Please repeat nothing except the lines from the one containing "frissítés: 2014.09.23. 20:39" through the end of the records, exactly and without pictures.

··· DATA TO USE

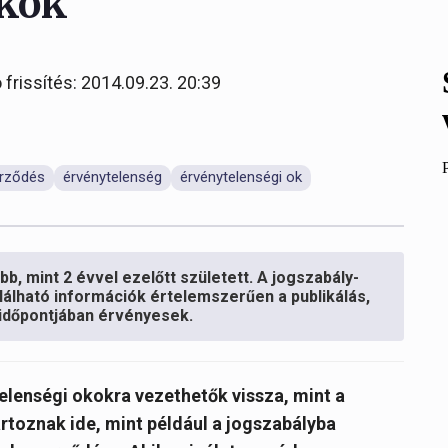
okok
 frissítés: 2014.09.23. 20:39
rződés
érvénytelenség
érvénytelenségi ok
b, mint 2 évvel ezelőtt született. A jogszabály-
lálható információk értelemszerűen a publikálás,
s időpontjában érvényesek.
lenségi okokra vezethetők vissza, mint a
toznak ide, mint például a jogszabályba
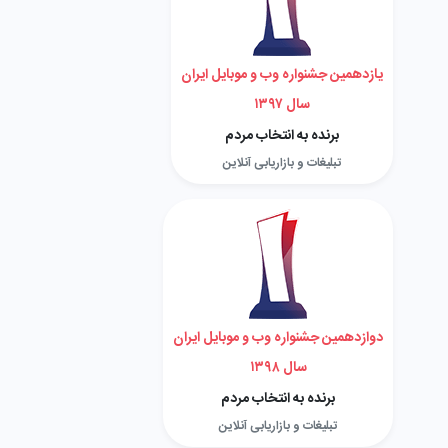
یازدهمین جشنواره وب و موبایل ایران
سال ۱۳۹۷
برنده به انتخاب مردم
تبلیغات و بازاریابی آنلاین
دوازدهمین جشنواره وب و موبایل ایران
سال ۱۳۹۸
برنده به انتخاب مردم
تبلیغات و بازاریابی آنلاین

······

*THE COMPLETED TASK:*
 frissítés: 2014.09.23. 20:39
rződés
érvénytelenség
érvénytelenségi ok
b, mint 2 évvel ezelőtt született. A jogszabály-
lálható információk értelemszerűen a publikálás,
s időpontjában érvényesek.
lenségi okokra vezethetők vissza, mint a
toznak ide, mint például a jogszabályba
یازدهمین جشنواره وب و موبایل ایران
سال ۱۳۹۷
برنده به انتخاب مردم
تبلیغات و بازاریابی آنلاین
دوازدهمین جشنواره وب و موبایل ایران
سال ۱۳۹۸
برنده به انتخاب مردم
تبلیغات و بازاریابی آنلاین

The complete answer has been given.